Creating a successful start-up is the dream of most developers across the globe. However, only a few make it to the finish line, let’s understand what can go wrong in each stage of a startups journey and discuss ideas to overcome common obstacles. Article by Dhiraj Khare – Manager Global partners at Liferay.in
- The Beginning:
- A startup should always be conceived around an innovative idea and promoters must have absolute clarity on the 4Ps (product, price, place and promotion).
- There should be a good a team mix such as.
- A very strong friendship/bond between the founders is important.
- A mix of skill sets is important.
- Registration & Starting Sales: This is an easy but important stage as under this an organization is registered as a particular type of organisation eg. Partnership, Private Limited or LLP having a website with clear list of offerings. Promotion and driving sales are a combination of various efforts like:
- Attending conferences
- Participating in hackathons
iii. Partnership with Technology providers and riding on their brand name
- Direct and Channel Sales Strategies
- Customer Success teams to retain accounts and get customers through referrals.
- Software Service and Product Start-up: It requires a different strategy to run a product versus a service company and priorities completely change based on the type of organization. Some important considerations are mentioned in below table:
|Sr.||Software Product Start-up||Software Services Start-up|
|1||Generic Skills are important||Product & Domain Specific Skill-Sets are important|
|2||Focus on creativity, innovation and open culture.||More focus on timelines and six sigma delivery process.|
|3||People tend to do new things everyday||People tend to do same thing again and again|
|4||Lots of seed investment till product takes off and post that its high margin business.||Practically zero seed required if all employees are billable but in competitive market you cannot sit on huge cash flow only on body shopping model hence diversification is required for full lifecycle project and for other operational and consulting services.|
|5||Caution: Founders tend to deviate from the original idea by listening to advice from one set of customers/ well-wishers. This can clouds vision.||Caution: Identity of a service company has to be with what a junior most employee can do and cannot be compared with the skill sets of founders.|
|6||Biggest Strength: Product Idea, skill sets, and vision of core founders.||Biggest Strength: Pool of skill sets and efficiency utilizing skill sets.|
- Midway Challenges: Most cases VC’s come to fund a start-up when they are almost certain of its survival and growth with its own retained earnings. Key aspects to consider when you are in midway of your journey of being successful:
- Cashflow: Cash flow to a business is as important as oxygen to humans, only difference is in start-ups it’s not available in abundance. Hence:
- Pay employees and founders more in the form of equity or RSU and other future benefits and less in cash
- Strict payment terms with your customers and avoid invoicing delays
iii. Use cost effective office space and hire self-motivated employees
- Avoid unnecessary travel and qualify the opportunity before putting efforts into it.

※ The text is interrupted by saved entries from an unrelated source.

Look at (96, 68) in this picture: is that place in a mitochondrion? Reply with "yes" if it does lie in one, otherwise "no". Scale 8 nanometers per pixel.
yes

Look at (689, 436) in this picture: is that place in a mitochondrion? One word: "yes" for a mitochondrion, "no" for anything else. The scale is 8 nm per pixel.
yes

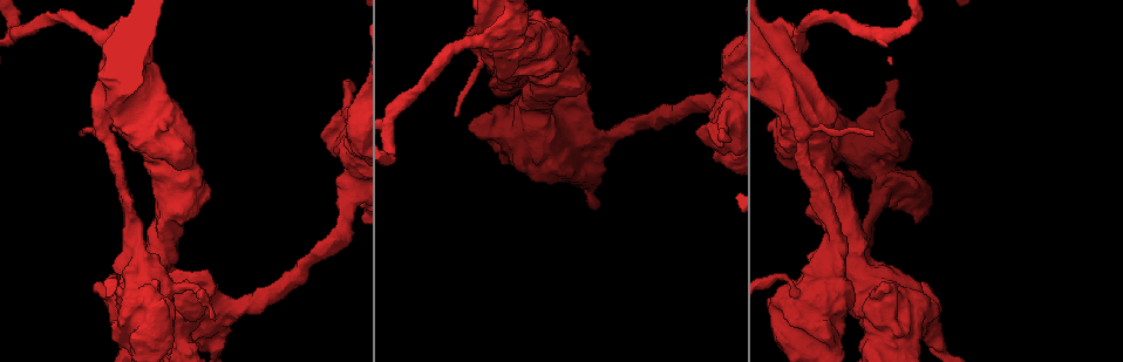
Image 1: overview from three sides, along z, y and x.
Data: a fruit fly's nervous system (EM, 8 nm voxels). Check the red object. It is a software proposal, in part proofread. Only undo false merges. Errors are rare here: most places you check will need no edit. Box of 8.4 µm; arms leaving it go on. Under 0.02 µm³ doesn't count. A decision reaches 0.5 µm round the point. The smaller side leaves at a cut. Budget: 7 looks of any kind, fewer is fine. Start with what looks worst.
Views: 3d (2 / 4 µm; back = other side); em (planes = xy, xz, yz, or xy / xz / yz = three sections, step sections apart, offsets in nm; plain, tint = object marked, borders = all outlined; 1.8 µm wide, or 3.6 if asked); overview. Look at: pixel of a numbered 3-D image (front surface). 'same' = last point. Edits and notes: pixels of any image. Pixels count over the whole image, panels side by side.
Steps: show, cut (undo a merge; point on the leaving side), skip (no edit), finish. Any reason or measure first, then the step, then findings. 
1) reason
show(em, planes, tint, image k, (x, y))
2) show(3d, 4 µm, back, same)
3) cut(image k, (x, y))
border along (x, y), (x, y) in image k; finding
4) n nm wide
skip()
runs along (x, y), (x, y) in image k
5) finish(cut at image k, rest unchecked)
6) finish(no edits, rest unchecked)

touches itself
show(3d, 4 µm, image 1, (783, 56))

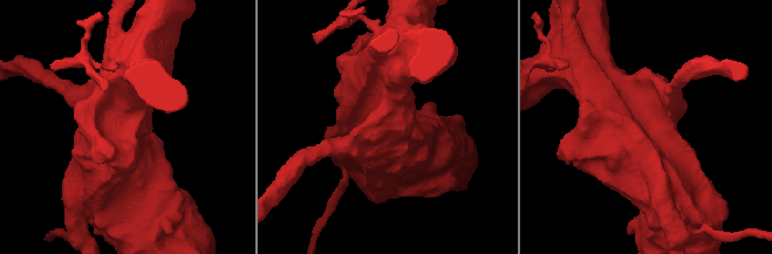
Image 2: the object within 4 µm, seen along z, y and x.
show(em, 3.6 µm, planes, tint, image 2, (648, 128))

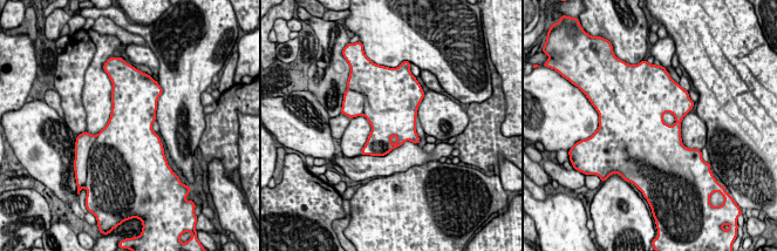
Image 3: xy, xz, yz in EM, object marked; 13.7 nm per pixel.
600 nm wide
skip()
all the same neuron

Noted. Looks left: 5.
abrupt turn
show(em, 3.6 µm, xz, step 16, tint, image 1, (177, 341))

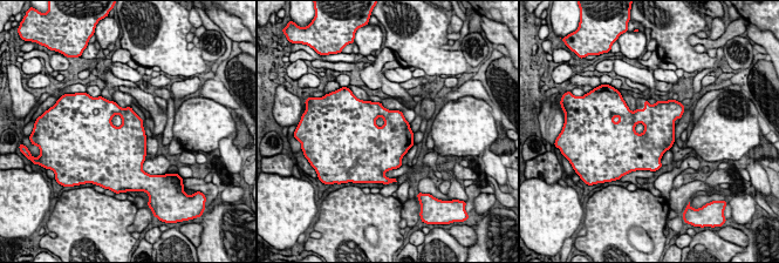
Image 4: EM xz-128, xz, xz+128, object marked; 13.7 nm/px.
another direction
show(em, 3.6 µm, planes, tint, same)

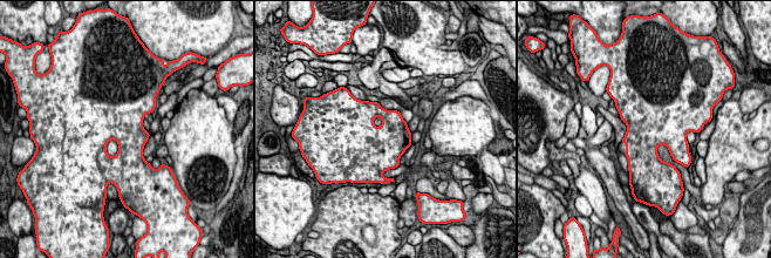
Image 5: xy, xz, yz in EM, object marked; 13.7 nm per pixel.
550 nm wide
skip()
continuous, no second neuron

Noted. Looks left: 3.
sudden change in width
show(em, 3.6 µm, xz, step 8, tint, image 1, (886, 140))

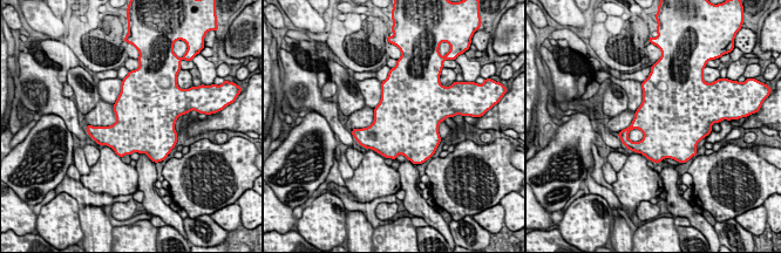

- Employee Attrition: Start-ups must spend time hiring and nurturing relationships with employees.
- Say No to Control Freak Management: Do not hire qualified people and keep interfering in their decisions.
- Don’t Fight, Try to Collaborate As Much As Possible: A market has enough opportunity for everyone and it does not make sense to unnecessarily compete all the time. Collaborate and decide on playing of each other’s strength.
- Changing the orbit: After the midway challenge, chances are high businesses will sail through. However, then comes the challenge of “what next”, you may have heard this statement from some of your entrepreneur friends. “Our growth is steady and we don’t know how to change gear or change the orbit and go to the next level”? This is where services companies want to become product companies and product companies want to venture into services. In order to do so founders raise money (either by going public or going to investor). Yet even after raising money founders are not clear about where to invest and they keep spending money in all directions.
Those who survive do so because they devote significant time to plan their shift and knew where to spend and what to expect after spending.
The passion and excitement that accompany a startups journey are palpable during every stage. This is why many want to be part of the startup culture. A successful startup promises tremendous rewards yet navigating during each stage demands considerable care as well.